元の文章:
2007年5月30日水曜日

シュロの日用品


最新号の暮しの手帖に、シュロ箒職人の記事が出ていた。世間ではあまり認知されていないが、知る人ぞ知るあの名品の作り手Kさんの仕事場と、そのシュロ箒を扱う老舗の話。暮しの手帖らしい、おだやかで淡々とした記事は印象がいい。

以前から後継者がいないことが気がかりだったのだけど、ようやくその心配もなくなった様子。職人の素晴らしい技術を、しっかりと受け継ぎ、もっと多くの人たちに広めてほしいものだ。流行に乗っただけの最新デザインの掃除機より、職人が人生をかけて作るシュロの箒。同じお金を使うなら、きっとそっちのほうが価値があると思うのだけど。

やること:
- a) シュロ箒についての文章を読んで、次の問いに答えてください。
(i) シュロ箒職人の記事が出ていたのは何という雑誌ですか。
(ii) 筆者が以前から気がかりだったのはどんなことですか。
(iii) 筆者は職人が作るシュロの箒を何と比べていますか。
- b) シュロ箒についての文章の、最後の文のあとに続く部分を書き足してください。

提供データ:
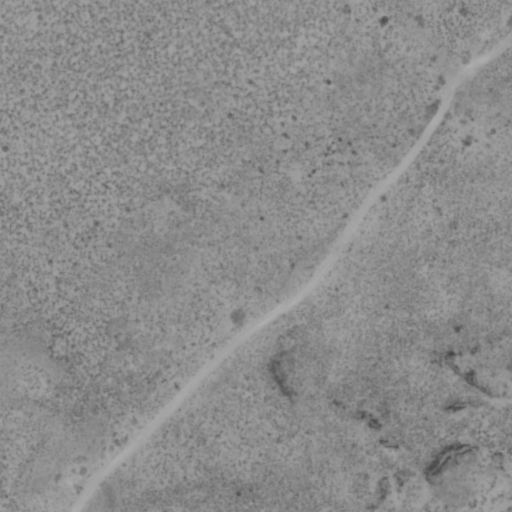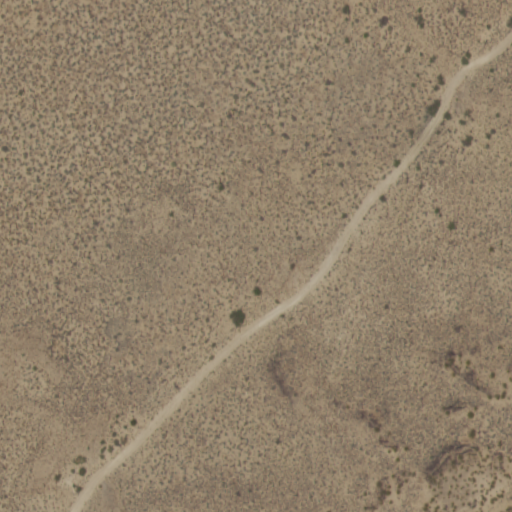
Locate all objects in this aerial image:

回答:
- a)
(i) 暮しの手帖（最新号）
(ii) 後継者がいないこと
(iii) 流行に乗っただけの最新デザインの掃除機

- b)
そういうわたし自身は、いつかは欲しいと思いつつ、妙に丈夫な掃除機があるので、未だに手にすることができないでいる。仕方がないので机や棚を掃除するための、卓上箒で名品の気分だけを味わう状態。運良く掃除機が壊れたら、その時は断然、師匠ではなく、美しいお弟子さんの作ったシュロ箒をぜひ求めたいと思っている。

そしてもう一つの気がかりは、畳表を手織りする職人の後継者がいないこと。需要はいくらでもあり、グローバル経済の荒波にも耐えていける数少ない日本人の仕事。わたしが学生だったら、未来のないホワイトカラーより、希少価値のある職人の世界を選ぶのだけどね。学生の就職希望先の人気リストを見て、あまりの能天気さに呆れてしまうのだ。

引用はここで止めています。